If you'd rather find out, grab a complete build tree for both and do a tree diff.  Yes it's painful.

John

olimex

the "freeze" problem is that Armbian do not use safe values for the A20 RAM clock, some boards work, some don't some work and fail after time
this could be easily seen and compared with our uboot and theirs DDR clock settings, we use conservative values as we want the board to operate reliable in wide temperature range.

JohnS

Can't be that hard for wu-lee to diff & then change the armbian uboot.

John

wu-lee

@olimex: Thanks for saying there *is* a known problem with stock Armbian on Lime2 and what it is. That's really useful to know!


wu-lee

@john - I would consider making a diff as you suggest, but can anyone tell me where to get the files I need to diff?

What do you suggest I do once I've diffed? It doesn't quite solve my problem to know that there is a difference, even if I can pinpoint it exactly. I need to then get those fixes into a package I can install on my running system, otherwise I still only have the option of installing the Olimex disk image and then rebuilding that into a nextcloud server.


wu-lee

So, scanning these forums again I see the pinned post about A20-OLinuXino images.

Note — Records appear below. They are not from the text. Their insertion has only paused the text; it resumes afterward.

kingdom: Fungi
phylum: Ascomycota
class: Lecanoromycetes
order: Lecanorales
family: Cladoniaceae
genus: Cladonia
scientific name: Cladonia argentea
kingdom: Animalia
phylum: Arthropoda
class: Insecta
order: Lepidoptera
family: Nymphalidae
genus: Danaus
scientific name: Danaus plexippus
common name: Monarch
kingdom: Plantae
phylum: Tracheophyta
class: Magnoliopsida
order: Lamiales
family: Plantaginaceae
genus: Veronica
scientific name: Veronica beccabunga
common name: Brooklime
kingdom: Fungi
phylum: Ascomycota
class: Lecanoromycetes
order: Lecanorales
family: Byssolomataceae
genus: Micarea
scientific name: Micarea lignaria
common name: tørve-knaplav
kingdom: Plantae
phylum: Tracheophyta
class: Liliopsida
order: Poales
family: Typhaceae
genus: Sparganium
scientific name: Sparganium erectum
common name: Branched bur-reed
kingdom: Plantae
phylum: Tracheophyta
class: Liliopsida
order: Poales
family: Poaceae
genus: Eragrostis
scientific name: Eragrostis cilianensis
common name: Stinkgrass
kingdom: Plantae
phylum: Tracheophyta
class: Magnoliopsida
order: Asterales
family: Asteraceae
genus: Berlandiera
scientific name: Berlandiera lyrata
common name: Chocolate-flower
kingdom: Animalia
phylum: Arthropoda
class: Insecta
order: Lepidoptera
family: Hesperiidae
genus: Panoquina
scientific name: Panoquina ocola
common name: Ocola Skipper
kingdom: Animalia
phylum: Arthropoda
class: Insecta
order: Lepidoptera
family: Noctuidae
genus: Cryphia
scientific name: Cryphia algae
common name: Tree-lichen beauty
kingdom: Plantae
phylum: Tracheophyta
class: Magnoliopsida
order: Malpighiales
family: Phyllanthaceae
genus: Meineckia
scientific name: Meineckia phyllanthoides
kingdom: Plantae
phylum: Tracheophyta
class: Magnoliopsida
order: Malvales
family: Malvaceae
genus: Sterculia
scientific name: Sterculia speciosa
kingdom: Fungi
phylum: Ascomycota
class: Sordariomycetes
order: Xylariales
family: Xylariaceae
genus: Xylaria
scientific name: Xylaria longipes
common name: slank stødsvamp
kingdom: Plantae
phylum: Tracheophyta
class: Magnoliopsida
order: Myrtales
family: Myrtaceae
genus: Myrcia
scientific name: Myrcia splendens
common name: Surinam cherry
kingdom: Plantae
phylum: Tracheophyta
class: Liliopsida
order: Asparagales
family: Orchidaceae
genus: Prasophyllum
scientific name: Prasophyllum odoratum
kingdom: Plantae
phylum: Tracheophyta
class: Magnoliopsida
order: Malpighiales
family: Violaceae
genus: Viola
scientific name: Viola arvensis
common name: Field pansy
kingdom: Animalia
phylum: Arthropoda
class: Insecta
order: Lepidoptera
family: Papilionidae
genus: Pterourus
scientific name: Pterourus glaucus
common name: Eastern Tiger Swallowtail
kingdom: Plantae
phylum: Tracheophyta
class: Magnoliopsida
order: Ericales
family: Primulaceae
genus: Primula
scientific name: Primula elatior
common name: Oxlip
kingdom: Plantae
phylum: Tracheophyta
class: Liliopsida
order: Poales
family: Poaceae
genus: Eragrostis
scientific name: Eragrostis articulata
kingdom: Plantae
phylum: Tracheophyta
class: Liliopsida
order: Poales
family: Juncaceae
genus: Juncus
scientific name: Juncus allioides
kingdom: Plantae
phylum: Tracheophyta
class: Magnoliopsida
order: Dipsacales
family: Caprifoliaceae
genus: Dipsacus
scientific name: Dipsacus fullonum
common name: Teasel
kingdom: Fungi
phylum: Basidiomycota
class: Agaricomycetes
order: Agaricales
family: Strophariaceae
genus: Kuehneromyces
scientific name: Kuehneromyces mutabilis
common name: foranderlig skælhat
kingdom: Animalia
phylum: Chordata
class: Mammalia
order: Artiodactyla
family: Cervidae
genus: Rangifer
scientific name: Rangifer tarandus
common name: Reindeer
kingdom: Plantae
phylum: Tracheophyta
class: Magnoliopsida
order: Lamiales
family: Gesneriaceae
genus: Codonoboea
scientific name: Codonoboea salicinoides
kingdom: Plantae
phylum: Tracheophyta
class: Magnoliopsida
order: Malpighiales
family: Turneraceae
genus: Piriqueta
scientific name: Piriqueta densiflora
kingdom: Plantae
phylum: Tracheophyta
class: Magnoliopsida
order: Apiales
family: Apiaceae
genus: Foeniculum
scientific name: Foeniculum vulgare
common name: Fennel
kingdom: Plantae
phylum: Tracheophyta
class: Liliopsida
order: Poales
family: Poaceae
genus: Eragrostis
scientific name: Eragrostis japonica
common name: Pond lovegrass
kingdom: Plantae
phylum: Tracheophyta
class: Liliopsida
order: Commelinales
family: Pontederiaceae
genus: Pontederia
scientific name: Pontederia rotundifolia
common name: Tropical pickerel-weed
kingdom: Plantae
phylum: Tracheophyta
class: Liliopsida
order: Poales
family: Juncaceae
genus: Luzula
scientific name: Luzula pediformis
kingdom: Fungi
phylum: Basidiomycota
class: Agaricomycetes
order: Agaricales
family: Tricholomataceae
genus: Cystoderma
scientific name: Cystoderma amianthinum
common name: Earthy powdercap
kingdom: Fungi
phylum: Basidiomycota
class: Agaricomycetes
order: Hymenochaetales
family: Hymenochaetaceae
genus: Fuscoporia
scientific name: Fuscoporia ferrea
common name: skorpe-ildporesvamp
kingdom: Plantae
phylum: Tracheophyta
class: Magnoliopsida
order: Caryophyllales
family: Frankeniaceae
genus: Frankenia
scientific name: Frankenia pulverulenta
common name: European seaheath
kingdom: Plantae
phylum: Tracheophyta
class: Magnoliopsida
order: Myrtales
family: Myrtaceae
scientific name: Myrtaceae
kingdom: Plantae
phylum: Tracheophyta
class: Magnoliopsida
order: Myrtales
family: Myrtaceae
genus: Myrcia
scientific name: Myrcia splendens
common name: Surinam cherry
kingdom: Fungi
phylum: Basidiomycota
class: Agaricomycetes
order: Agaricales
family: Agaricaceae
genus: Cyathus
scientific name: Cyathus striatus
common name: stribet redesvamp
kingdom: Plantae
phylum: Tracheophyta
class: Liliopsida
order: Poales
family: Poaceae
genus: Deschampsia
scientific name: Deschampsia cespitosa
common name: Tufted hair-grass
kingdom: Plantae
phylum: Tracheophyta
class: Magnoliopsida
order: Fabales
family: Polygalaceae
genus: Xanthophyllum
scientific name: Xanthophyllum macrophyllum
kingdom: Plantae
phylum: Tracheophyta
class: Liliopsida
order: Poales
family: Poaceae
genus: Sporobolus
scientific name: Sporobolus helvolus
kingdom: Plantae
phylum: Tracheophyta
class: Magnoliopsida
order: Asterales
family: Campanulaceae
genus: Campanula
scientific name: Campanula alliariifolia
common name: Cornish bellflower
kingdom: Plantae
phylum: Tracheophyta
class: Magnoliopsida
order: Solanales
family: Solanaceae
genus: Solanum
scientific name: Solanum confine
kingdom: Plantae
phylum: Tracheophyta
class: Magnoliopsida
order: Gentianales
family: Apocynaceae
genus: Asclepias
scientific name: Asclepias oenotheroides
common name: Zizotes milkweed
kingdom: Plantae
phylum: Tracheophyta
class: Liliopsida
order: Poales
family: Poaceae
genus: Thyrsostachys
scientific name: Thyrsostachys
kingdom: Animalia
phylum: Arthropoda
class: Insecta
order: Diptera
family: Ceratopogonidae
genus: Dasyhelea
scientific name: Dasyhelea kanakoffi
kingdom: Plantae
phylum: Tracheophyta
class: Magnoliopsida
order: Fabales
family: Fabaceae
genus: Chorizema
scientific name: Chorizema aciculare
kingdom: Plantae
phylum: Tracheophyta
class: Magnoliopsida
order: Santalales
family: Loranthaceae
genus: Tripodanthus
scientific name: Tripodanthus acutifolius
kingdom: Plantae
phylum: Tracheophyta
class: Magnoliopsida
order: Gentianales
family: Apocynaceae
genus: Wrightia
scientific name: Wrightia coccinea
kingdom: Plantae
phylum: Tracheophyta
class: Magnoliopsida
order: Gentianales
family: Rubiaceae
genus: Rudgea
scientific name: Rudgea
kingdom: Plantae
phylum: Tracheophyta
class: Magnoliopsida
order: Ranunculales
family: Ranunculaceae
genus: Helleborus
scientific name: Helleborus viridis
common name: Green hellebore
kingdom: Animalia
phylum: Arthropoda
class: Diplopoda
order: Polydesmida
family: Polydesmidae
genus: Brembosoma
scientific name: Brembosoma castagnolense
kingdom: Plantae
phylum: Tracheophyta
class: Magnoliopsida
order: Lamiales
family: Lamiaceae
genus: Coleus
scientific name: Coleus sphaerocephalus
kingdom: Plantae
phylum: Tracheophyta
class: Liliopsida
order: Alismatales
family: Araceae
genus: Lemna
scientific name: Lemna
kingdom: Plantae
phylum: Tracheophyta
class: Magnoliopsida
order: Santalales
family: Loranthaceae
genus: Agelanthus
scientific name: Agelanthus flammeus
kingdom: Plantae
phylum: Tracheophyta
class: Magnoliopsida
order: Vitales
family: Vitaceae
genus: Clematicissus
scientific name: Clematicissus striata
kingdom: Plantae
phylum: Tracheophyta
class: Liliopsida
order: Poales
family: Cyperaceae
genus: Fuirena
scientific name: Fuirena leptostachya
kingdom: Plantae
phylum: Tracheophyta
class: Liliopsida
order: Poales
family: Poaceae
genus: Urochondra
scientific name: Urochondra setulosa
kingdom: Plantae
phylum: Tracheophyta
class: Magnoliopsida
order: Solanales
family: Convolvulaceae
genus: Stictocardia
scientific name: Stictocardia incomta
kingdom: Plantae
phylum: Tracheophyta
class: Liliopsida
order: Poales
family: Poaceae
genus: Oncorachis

Apologies for not noticing these before.

It looks like there *are* .deb packages which would allow me to simply install the Olimex kernel without re-installing the whole system, here:

ftp://staging.olimex.com/Allwinner_Images/A20-OLinuXino/1.latest_mainline_images/buster/debs/

@Olimex - Can you confirm these should work when installed on a running stock Armbian OS like mine? I'm aware I could cripple my system if I do the wrong thing.


The images don't seem to be in an apt repository, however, so I guess if there are updates I need to notice and manually re-install. Correct?

(Also I see a nextcloud install script which I have yet to inspect to see if it helps. But that's another matter.)

olimex

as I wrote before I do not recommend you to use obsolete Armbian images and to use the images provided by Olimex which are known to work stabile
Nextcloud installation takes one line, then the configuration of the services you want would be quite less toublesome that to go in altering images which from the questions you ask is something you are not familiar.

JohnS

Quote from: wu-lee on September 03, 2020, 11:43:20 AM@john - I would consider making a diff as you suggest, but can anyone tell me where to get the files I need to diff?

What do you suggest I do once I've diffed? It doesn't quite solve my problem to know that there is a difference, even if I can pinpoint it exactly. I need to then get those fixes into a package I can install on my running system, otherwise I still only have the option of installing the Olimex disk image and then rebuilding that into a nextcloud server.
I don't mean to be insulting but if you need to ask those sorts of questions you should stay away from doing these things - yet - and instead go reading up on lots of things about developing software, doing web searches and so on.  After a bit you should realise how to do the things I mentioned.